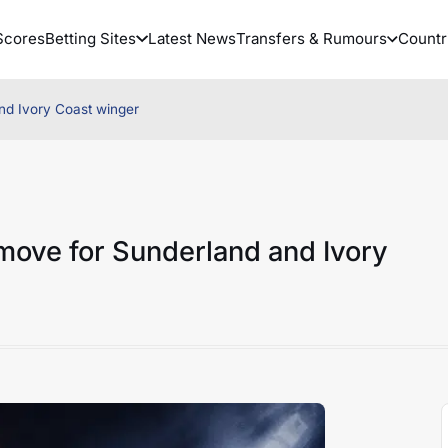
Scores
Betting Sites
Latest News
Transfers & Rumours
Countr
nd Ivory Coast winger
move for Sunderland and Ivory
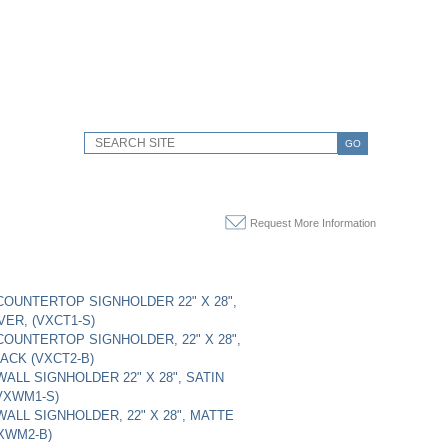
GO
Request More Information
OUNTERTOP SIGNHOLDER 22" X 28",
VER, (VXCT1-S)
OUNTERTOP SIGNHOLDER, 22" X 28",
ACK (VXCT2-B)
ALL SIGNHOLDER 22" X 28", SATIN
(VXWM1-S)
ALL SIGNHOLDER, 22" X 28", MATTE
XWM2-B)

|---|

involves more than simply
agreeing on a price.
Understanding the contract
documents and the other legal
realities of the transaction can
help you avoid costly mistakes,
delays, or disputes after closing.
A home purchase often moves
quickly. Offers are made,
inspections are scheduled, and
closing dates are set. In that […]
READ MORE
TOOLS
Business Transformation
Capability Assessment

|---|

Required action >>
Can you render the lines of the records as a JSON list of strings, with one string per line and blank lines left out, starting at the line containing "involves more than simply" and ending at the line containing "quickly. Offers are"?

Answer for the task >>
[
  "involves more than simply",
  "agreeing on a price.",
  "Understanding the contract",
  "documents and the other legal",
  "realities of the transaction can",
  "help you avoid costly mistakes,",
  "delays, or disputes after closing.",
  "A home purchase often moves",
  "quickly. Offers are made,"
]